## [Texte extrait]

Le 12 juin 2011, ce sera la fête liturgique de la Pentecôte. Je considère cette fête, non pas seulement comme un événement du passé ou dépassé, mais un événement d’une très grande actualité. Les propos du prophète Joël sont toujours vrais : « Il se fera dans les derniers jours, dit le Seigneur, que je répandrai de mon Esprit sur toute chair. Alors leurs fils et leurs filles prophétiseront, les jeunes gens auront des visions et les vieillards des songes. Et moi, sur mes serviteurs et sur mes servantes, je répandrai de mon Esprit. » (Joël 3, 1-5) Ce ne sont pas des paroles en l’air : nous pouvons en vérifier l’authenticité et la vérité.
Devenir des « sourciers »
Comme les sourciers qui sont capables de détecter les nappes d’eau malgré l’épaisseur des sols, l’évangéliste Luc détecte la présence de l’Esprit dans les êtres qu’il rencontre et dans la jeune Église. Presque chaque chapitre qu’il écrit dans son Évangile et dans les Actes des Apôtres, se réfère à l’Esprit Saint, autant chez les hommes que chez les femmes, autant chez Zacharie et Élizabeth que chez Marie et Jean-Baptiste. Ce n’est pas toujours la grande théophanie avec tonnerre et éclairs. Bien souvent c’est un murmure ténu, une vision, un frêle vent, un songe.

## [Entrées]

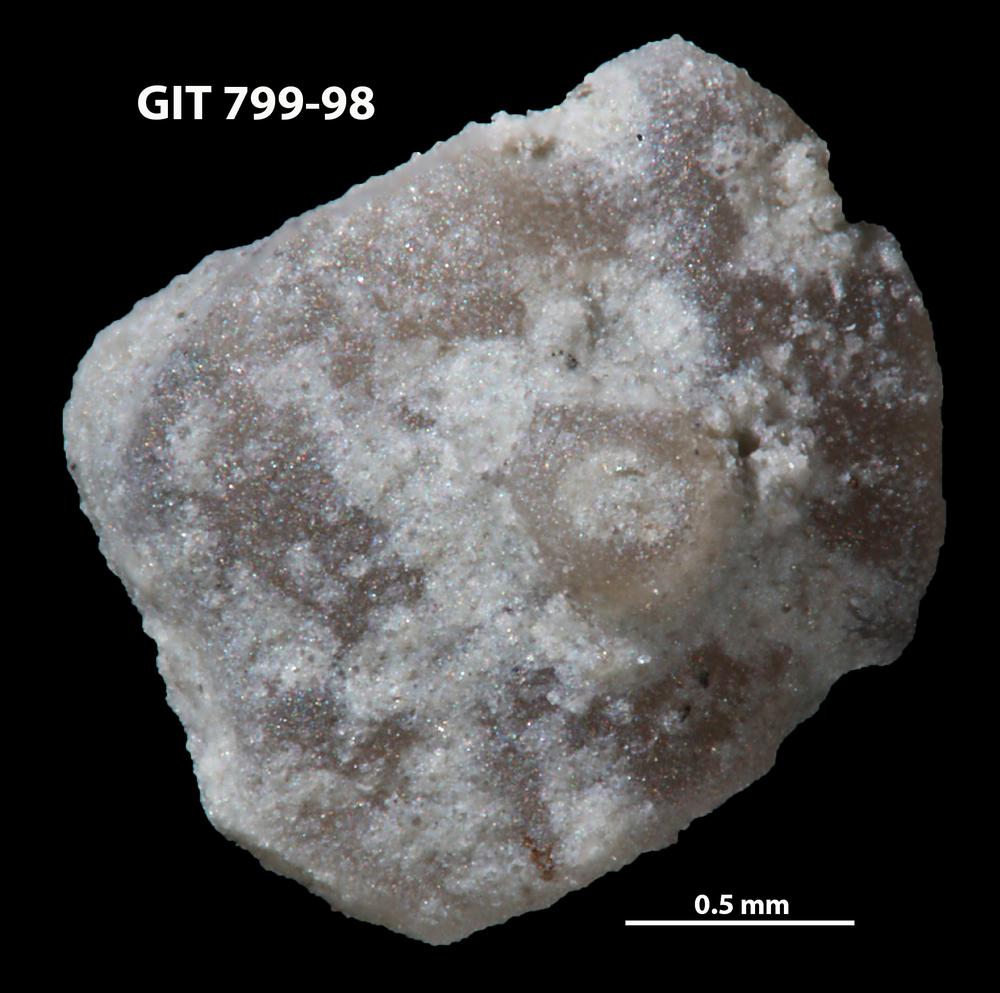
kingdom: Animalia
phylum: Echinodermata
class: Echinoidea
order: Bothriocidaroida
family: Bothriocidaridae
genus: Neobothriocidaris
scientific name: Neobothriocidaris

## [Travail à faire]
Mettez à jour le texte sur la Pentecôte, de « Comme les sourciers » jusqu'à « vent, un songe. », en remplaçant « murmure ténu » par « souffle discret ». Ces items proviennent d'une autre source.

## [Réponse]
Comme les sourciers qui sont capables de détecter les nappes d’eau malgré l’épaisseur des sols, l’évangéliste Luc détecte la présence de l’Esprit dans les êtres qu’il rencontre et dans la jeune Église. Presque chaque chapitre qu’il écrit dans son Évangile et dans les Actes des Apôtres, se réfère à l’Esprit Saint, autant chez les hommes que chez les femmes, autant chez Zacharie et Élizabeth que chez Marie et Jean-Baptiste. Ce n’est pas toujours la grande théophanie avec tonnerre et éclairs. Bien souvent c’est un souffle discret, une vision, un frêle vent, un songe.